Eines der größten Hindernisse für die Liebe der beiden war meine Großmutter von väterlicher Seite. Sie war noch eine der letzten Verfechterinnen der strengen Trennung von Evangelischen und Reformierten. Da viele der Aussiedler aus dem Elsass stammten, gab es im Ort eine starke pfälzisch-reformierte Gemeinde. Sie hatten eine eigene Kirche und ihre Gemeindearbeit unterschied sich durch eine klare einfache Nüchternheit von den ihrer Meinung nach auf mehr Prunk bedachten Lutheranern.

Es gab immer wieder Ehen zwischen Mitgliedern der beiden Konfessionen, obwohl sie im allgemeinen von beiden Seiten nicht gern gesehen wurden. Man hatte sich schließlich friedlich darauf geeinigt, dass die Kinder aus diesen gemischten Ehen entweder nach der Religion des Vaters oder in Ausnahmefällen auch nach der Religion der Mutter getauft werden konnten.
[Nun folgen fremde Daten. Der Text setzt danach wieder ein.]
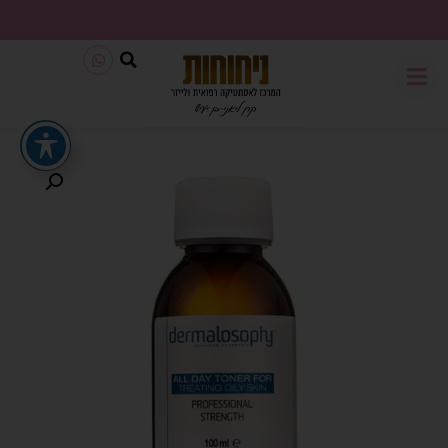
משלוח חינם בכל קנייה מעל 199₪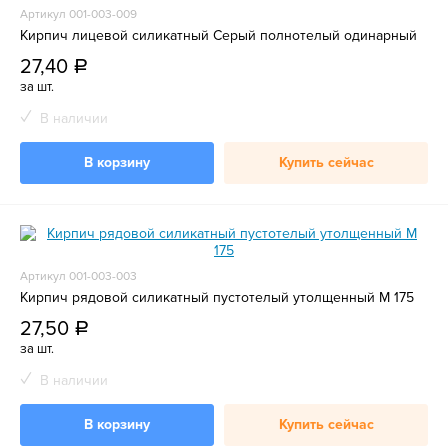
Артикул 001-003-009
Кирпич лицевой силикатный Серый полнотелый одинарный
27,40
a
за шт.
В наличии
В корзину
Купить сейчас
Артикул 001-003-003
Кирпич рядовой силикатный пустотелый утолщенный М 175
27,50
a
за шт.
В наличии
В корзину
Купить сейчас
So entschied jede Familie, welcher Kirche ihre Kinder zugeschrieben werden sollten.  Manche gemischte Familien mit mehreren Kindern teilten die Religionszugehörigkeit ihrer Nachkommen auch paritätisch auf die beiden Kirchen auf.
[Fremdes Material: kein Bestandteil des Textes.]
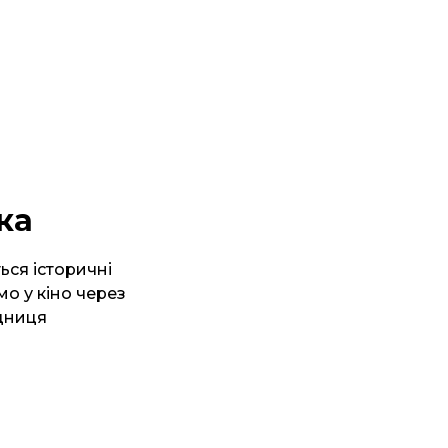
ка
ься історичні
о у кіно через
ідниця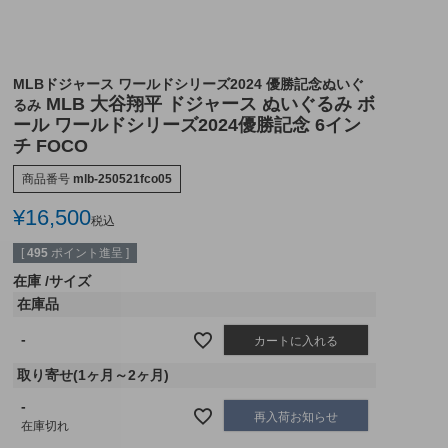
MLBドジャース ワールドシリーズ2024 優勝記念ぬいぐ
MLB 大谷翔平 ドジャース ぬいぐるみ ボ
るみ
ール ワールドシリーズ2024優勝記念 6イン
チ FOCO
商品番号
mlb-250521fco05
¥
16,500
税込
[
495
ポイント進呈 ]
在庫
サイズ
在庫品
-
カートに入れる
取り寄せ(1ヶ月～2ヶ月)
-
再入荷お知らせ
在庫切れ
Meine Großeltern mütterlicherseits hatten sich darauf geeinigt, die Kinder auf die Religion des Vaters, also evangelisch, zu taufen. Doch meiner Großmutter väterlicherseits ging das nicht in den Kopf. Sie wollte keine „Reformierte“ in ihrer Familie. Und deren Mutter hat sie ohnehin nie richtig leiden können. Außerdem war ihr meine Mutter viel zu jung.
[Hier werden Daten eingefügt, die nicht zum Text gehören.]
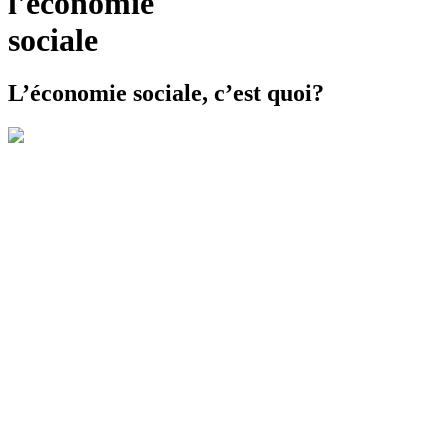
l'économie
sociale
L’économie sociale, c’est quoi?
Doch, wenn ein Schwindt sich etwas in den Kopf setzt, ist es schwer, wenn nicht gar unmöglich, ihn davon abzubringen.

Auch in der Familie der Braut liefen Bemühungen, das sich abzeichnende junge Glück zu hintertreiben. Mein Großvater mütterlicherseits hatte nichts gegen seinen zukünftigen  Schwiegersohn einzuwenden. Er wusste, er war anständig, fleißig und allgemein sehr gut angesehen. Auch, dass dieser nur acht Jahre jünger war als er selbst, machte ihm keine Probleme. Aber meine Oma dachte natürlich anders. In dieser Hinsicht glich sie der Mutter meines Vaters. Einen Schwiegersohn, der ihr nicht gepasst hatte, hatte sie ja schon abgewendet.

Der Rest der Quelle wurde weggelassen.